Valeria Rodriguez, 17
Valeria Rodriguez is from Los Angeles, California, and describes herself as an introverted go-getter and an avid self-advocate. Rodriguez has spent the last three years volunteering for Chicas Verdes, a local organization, and Girls Build LA, an organization that empowers young women to affect social change and to mediate the food desert that encircles her community in South Central Los Angeles. Under the guidance of Chicas Verdes and grant funding, Rodriguez spearheaded an initiative to empower her community to make healthier eating choices. To offer a healthier alternative to the student store and food vending machines, Rodriguez led the making and selling of organic smoothies at her school. Rodriguez utilized these sales interactions with fellow students and faculty as an opportunity to educate and answer questions about food deserts and how to make healthier choices. In her final year with Chicas Verdes, she hopes that they will plant fruit trees in the community to provide more healthy options for local students and families.
As an admirer of Amy Tan and Sandra Cisneros, Rodriguez is a passionate advocate for the preservation of cultures. She uses writing to preserve her roots and weave her culture into her stories. In her memoir writing, Rodriguez brings the childhood memories and hardships of her grandparents to life, crafting accounts of her grandmother’s childhood in Michoacan selling gelatin with her great-grandmother because her community lacked a school. Rodriguez says her conversations with her ill grandmother awakened a fervor to capture the experiences, family traditions, and religious rituals of the generations of laborers before her.
Rodriguez will attend Stanford University in the fall of 2018 and plans to major in English or Business with a minor in Journalism.
Food Deserts in South Central Los Angeles
by Valeria Rodriguez
South Central is one of the most populous and diverse districts in Los Angeles.

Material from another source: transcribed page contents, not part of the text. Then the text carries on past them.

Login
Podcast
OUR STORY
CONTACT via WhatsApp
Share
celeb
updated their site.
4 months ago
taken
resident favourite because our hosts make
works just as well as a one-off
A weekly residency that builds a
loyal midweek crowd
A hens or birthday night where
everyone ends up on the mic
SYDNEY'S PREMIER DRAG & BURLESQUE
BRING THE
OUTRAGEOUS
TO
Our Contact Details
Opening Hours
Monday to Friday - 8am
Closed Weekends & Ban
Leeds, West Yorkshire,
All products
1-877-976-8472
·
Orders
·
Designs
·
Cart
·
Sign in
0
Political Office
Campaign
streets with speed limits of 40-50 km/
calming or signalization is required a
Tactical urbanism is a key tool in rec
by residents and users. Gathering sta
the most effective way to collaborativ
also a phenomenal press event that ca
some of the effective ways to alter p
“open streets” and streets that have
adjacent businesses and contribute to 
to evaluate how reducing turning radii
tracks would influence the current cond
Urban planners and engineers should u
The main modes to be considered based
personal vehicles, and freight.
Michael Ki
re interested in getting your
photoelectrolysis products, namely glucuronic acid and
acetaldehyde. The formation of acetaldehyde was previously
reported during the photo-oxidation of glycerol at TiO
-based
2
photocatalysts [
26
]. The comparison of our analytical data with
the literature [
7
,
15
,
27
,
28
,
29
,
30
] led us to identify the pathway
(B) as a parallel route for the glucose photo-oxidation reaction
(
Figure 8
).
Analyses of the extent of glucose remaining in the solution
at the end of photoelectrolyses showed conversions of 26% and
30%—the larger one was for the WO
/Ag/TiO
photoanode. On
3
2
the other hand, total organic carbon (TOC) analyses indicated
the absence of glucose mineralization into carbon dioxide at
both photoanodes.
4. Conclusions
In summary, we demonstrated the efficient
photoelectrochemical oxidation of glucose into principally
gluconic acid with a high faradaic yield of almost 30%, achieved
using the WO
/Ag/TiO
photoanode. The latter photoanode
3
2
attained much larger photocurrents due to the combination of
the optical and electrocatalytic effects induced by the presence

It is a regular source of crime and violence with a disregarded core of resistance and hope. It is an ongoing victim of gentrification but one of the most overlooked disparities that plagues my people is the food desert that confines us. My family is fed according to tradition and tradition is the sullied product of lies that have surrounded us for so long they have become truths.
Tradition says Burger King for breakfast and lunch, snacks from our neighbor, the liquor store, and the occasional walk across the street for Jack in the Box, if we’re feeling indulgent. After several years of assuming this routine, I began to wonder if what I regularly saw was a problem at all. My cousin, at the age of 18, contracted diabetes and I soon could not bear to watch the children in my household dine on fries and nuggets day after day without restraint.
Unsure of the facts myself, I searched for an alternative and stumbled upon Chicas Verdes. I rapidly found that my community resided in a food desert and with the guidance of Chicas Verdes, immediately sprang into action. I joined their Girls Build LA initiative with the objective to empower my community to make healthier eating choices by providing the access and resources to do so. With the grant were awarded, we began to make and sell affordable organic smoothies at our school to steer students away from the student store and vending machines. It was a success. Students and staff alike line up to purchase our smoothies and we engaged them further with informative workshops and presentations explaining the epidemic. We’ve seen some gradual improvement and hope to continue to expand our influence by planting fruit trees in our community. This is my third and final year in Chicas Verdes. I still dream of the day I won’t have to worry about the wellbeing of my family being jeopardized by the food we can afford.